Sélectionner une date erronée lors de la réservation d’un vol devient vite agaçant. Mais lorsqu’un programme informatique hospitalier est confus et conduit à des clics involontaires, la situation peut devenir dangereuse – par exemple lorsqu’un médicament est attribué au mauvais patient.
«Dans les domaines à haut risque, comme la médecine, une mauvaise ergonomie des produits informatiques se traduit directement par des risques pour les patients», avertit David Schwappach, de l’Institut de médecine sociale et préventive de l’Université de Berne. Il a dirigé une étude sur l’ergonomie des systèmes d’information des cliniques et des cabinets médicaux.
L’un des résultats de cette étude est le suivant: près de 400 participants (24%) ont indiqué avoir été confrontés à un problème de sécurité lors de l’utilisation du système au cours des quatre dernières semaines. Pour Schwappach, ce chiffre est relativement élevé.
Sauter entre les dossiers sans s’en rendre compte
Parmi les exemples cités: des temps de chargement très longs en situation d’urgence, mettant en danger des patients, ou le passage automatique d’un dossier patient à un autre, ayant conduit à prescrire un médicament à la mauvaise personne.
Schwappach juge préoccupant que la moitié de ces incidents n’aient pas été signalés formellement, ni via un système anonyme de déclaration des incidents liés à la sécurité (CIRS), ni auprès du service informatique.
Événements liés à la sécurité signalés – classés par thèmes généraux. | Graphique: David Schwappach
SIH de mauvaise qualité = charge de travail accrue
Une mauvaise ergonomie peut aussi avoir des effets indirects sur la sécurité des patients, note Schwappach: «L’exécution de nombreuses tâches est perçue comme pénible, fatigante et perturbant le flux de travail.» La surcharge cognitive et la fatigue peuvent alors, à leur tour, devenir dangereuses. De vastes études menées aux États-Unis montrent qu’un système d’information hospitalier (SIH) plus facile à utiliser est associé à une charge de travail moindre et à des taux d’épuisement professionnel plus bas chez les médecins et le personnel soignant.

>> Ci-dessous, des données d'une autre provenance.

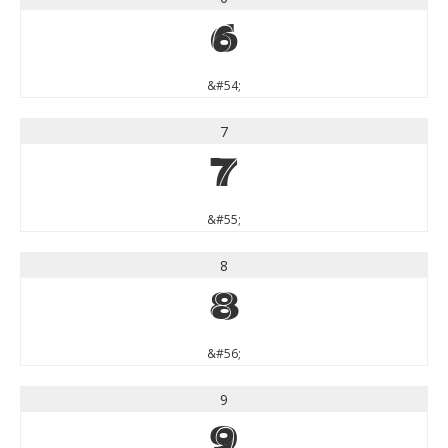
6
&#54;
7
7
&#55;
8
8
&#56;
9
9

Schwappach conclut: «L’écart entre les promesses de la numérisation – “plus de sécurité”, “plus d’efficacité” – et l’expérience réelle des médecins est préoccupant.»

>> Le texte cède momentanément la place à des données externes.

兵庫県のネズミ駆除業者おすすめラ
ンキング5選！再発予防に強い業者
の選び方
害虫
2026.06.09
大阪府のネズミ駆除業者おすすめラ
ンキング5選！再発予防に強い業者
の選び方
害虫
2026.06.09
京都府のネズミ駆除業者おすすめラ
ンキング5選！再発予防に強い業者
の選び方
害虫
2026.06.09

Les membres de l'ASMAC ont été interrogés
Fin 2024, les membres de l’Association suisse des médecins-assistant(e)s et chef(fe)s de clinique (ASMAC) ont été invités à participer à une enquête sur la convivialité des systèmes d’information des cliniques et des cabinets médicaux (SIC et SIP). Ces systèmes sont aujourd’hui des outils de travail centraux pour les médecins. L’étude, dirigée par David Schwappach, a été soutenue par la FMH.